Exosomes for the Respiratory System

Core functional proteins: IL-10, IL-1Ra, sTNFR, TGF-β3, HSP70, SOD, KGF, lactoferrin, IDO

Targets: Airway ciliated epithelium, submucosal macrophages, airway smooth muscle, bronchial T cells

Targeting logic: Asthma, COPD and infection-driven airway inflammation secretes high CXCL12 and exposes integrin receptors on damaged epithelium; the exosome’s CXCR4 reads the inflammation gradient and anchors only to swollen, damaged airway mucosa, sparing healthy bronchial epithelium.

1. IL-1Ra and sTNFR neutralise airway TNF-α and IL-6, blocking the NF-κB cascade to quickly reduce swelling, mucus over-secretion and bronchospasm.
2. IL-10 and TGF-β3 reprogram M1 macrophages to reparative M2 and balance Th1/Th2 immunity, lowering airway hyper-reactivity, cough and wheeze.
3. HSP70 and SOD clear oxidative free radicals, easing epithelial damage from smoke, viruses and pollutants.
4. KGF repairs ciliated epithelium and restores the mucosal barrier, reducing entry of particles and pathogens.
5. Lactoferrin suppresses harmful colonisation and IDO induces regulatory T cells, preventing chronic recurrent inflammation and airway-remodelling fibrosis.
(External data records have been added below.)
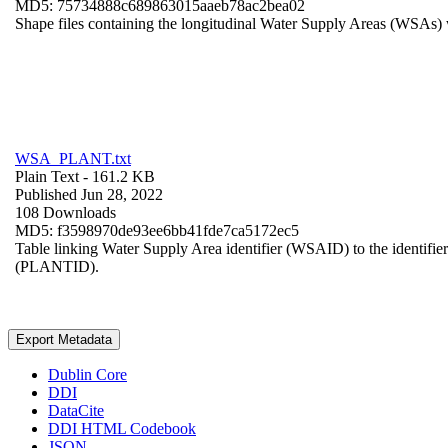
MD5: 75734888c689863015aaeb78ac2bea02
Shape files containing the longitudinal Water Supply Areas (WSAs) w
WSA_PLANT.txt
Plain Text
- 161.2 KB
Published Jun 28, 2022
108 Downloads
MD5: f3598970de93ee6bb41fde7ca5172ec5
Table linking Water Supply Area identifier (WSAID) to the identifier 
(PLANTID).
Export Metadata
Dublin Core
DDI
DataCite
DDI HTML Codebook
JSON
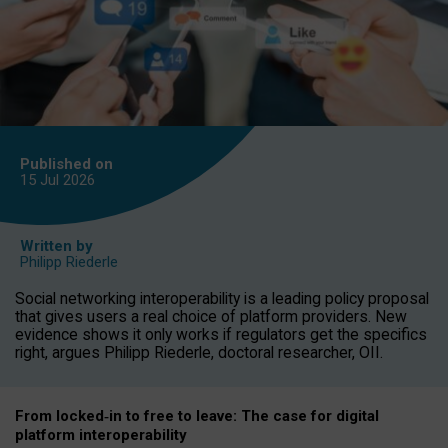
Published on
15 Jul
2026
Written by
Philipp Riederle
Social networking interoperability is a leading policy proposal
that gives users a real choice of platform providers. New
evidence shows it only works if regulators get the specifics
right, argues Philipp Riederle, doctoral researcher, OII.
From locked
‑
in to
free to leave: The case for
digital
platform
interoperab
ility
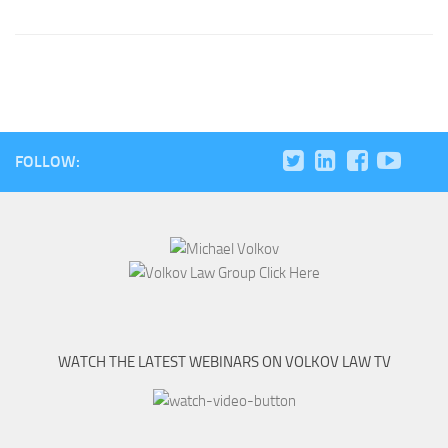
FOLLOW:
WATCH THE LATEST WEBINARS ON VOLKOV LAW TV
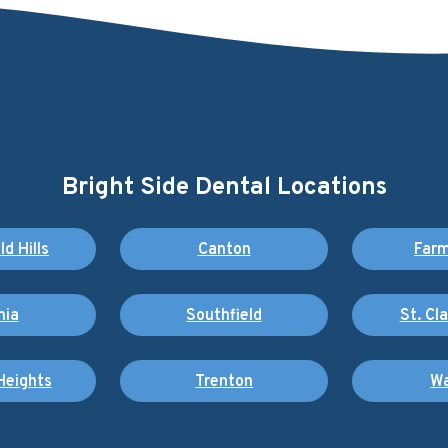
Bright Side Dental Locations
d Hills
Canton
Farm
nia
Southfield
St. Cl
Heights
Trenton
Wa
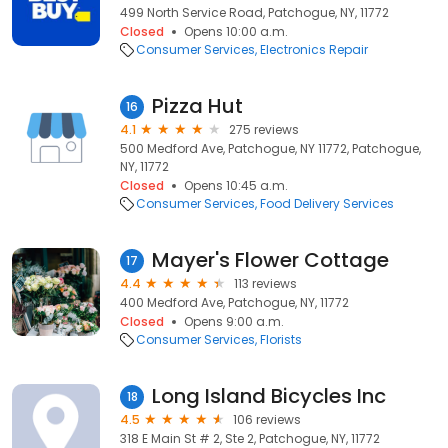
499 North Service Road, Patchogue, NY, 11772
Closed
Opens 10:00 a.m.
Consumer Services
Electronics Repair
Pizza Hut
16
4.1
275 reviews
500 Medford Ave, Patchogue, NY 11772, Patchogue,
NY, 11772
Closed
Opens 10:45 a.m.
Consumer Services
Food Delivery Services
Mayer's Flower Cottage
17
4.4
113 reviews
400 Medford Ave, Patchogue, NY, 11772
Closed
Opens 9:00 a.m.
Consumer Services
Florists
Long Island Bicycles Inc
18
4.5
106 reviews
318 E Main St # 2, Ste 2, Patchogue, NY, 11772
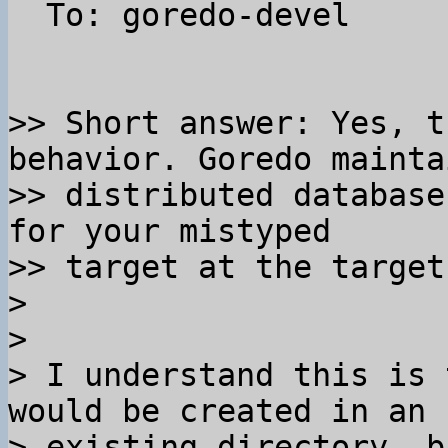
  To: goredo-devel

>> Short answer: Yes, t
behavior. Goredo mainta
>> distributed database
for your mistyped 

>> target at the target
>

>

> I understand this is 
would be created in an 

> existing directory, b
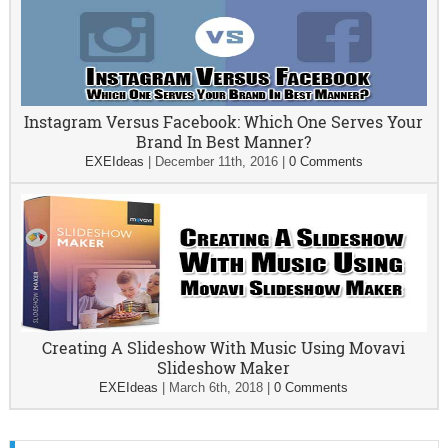
Instagram Versus Facebook: Which One Serves Your
Brand In Best Manner?
EXEIdeas
|
December 11th, 2016
|
0 Comments
Creating A Slideshow With Music Using Movavi
Slideshow Maker
EXEIdeas
|
March 6th, 2018
|
0 Comments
Core functional proteins: KGF, EGF, bFGF, VEGF, BMPR2, TGF-β3, fibronectin, MMP inhibitors, SOD, IL-10, ENaC regulators

Targets: Type II (AT2) & type I (AT1) alveolar cells, alveolar macrophages, alveolar capillary endothelium, interstitial fibroblasts

Targeting logic: Pneumonia, acute lung injury and fibrosis break alveolar septa and cause collapse and oedema, releasing high CXCL12; exosomes pass through the airway into the alveolar space and bind damaged AT2 stem cells and broken microvascular endothelium.

1. KGF and EGF activate AT2 stem-cell proliferation and drive AT2→AT1 differentiation via BMPR2–SMAD to rebuild the gas-exchange structure and repair the alveolar wall.
2. VEGF regenerates alveolar microvasculature and repairs the endothelial barrier, reducing exudation and oedema; ENaC speeds clearance of intra-alveolar fluid.
3. TGF-β3 + MMP inhibitors restrain over-activated fibroblasts and block abnormal collagen build-up, preventing alveolar fibrosis and stiffening.
4. Fibronectin rebuilds the alveolar matrix scaffold and repairs broken septa, preventing alveolar fusion and collapse.
5. IL-10 and SOD suppress local inflammation and oxidative stress, reducing epithelial apoptosis and maintaining stable ventilation.

Core functional proteins: TGF-β3, HGF, BMP-7, MMP inhibitors, IL-10, HSP70, SOD, decorin, FGF inhibitors, PDGF antagonists

Targets: Interstitial fibroblasts, myofibroblasts, alveolar epithelium, pulmonary vascular smooth muscle, alveolar macrophages

Targeting logic: In fibrotic lesions, fibroblasts are over-activated with abnormal collagen, continuously releasing pro-fibrotic signals (CXCL12, TGF-β1); exosomes home via CXCR4 to the lesion and target activated fibroblasts, sparing normal parenchyma.

1. TGF-β3 and decorin competitively block the pro-fibrotic TGF-β1/Smad pathway, inhibiting fibroblast-to-myofibroblast conversion and cutting abnormal collagen at the source.
2. HGF and BMP-7 regenerate alveolar epithelium, repair damaged walls and reverse epithelial–mesenchymal transition (EMT), reducing lesion formation.
3. MMP inhibitors rebalance metalloproteinases and their inhibitors, degrading deposited abnormal collagen and easing stiffness.
4. PDGF antagonists inhibit pulmonary vascular smooth-muscle proliferation, reducing vascular remodelling and improving circulation.
5. IL-10, HSP70 and SOD suppress chronic inflammation and oxidative stress, lowering fibrosis drivers and slowing functional decline.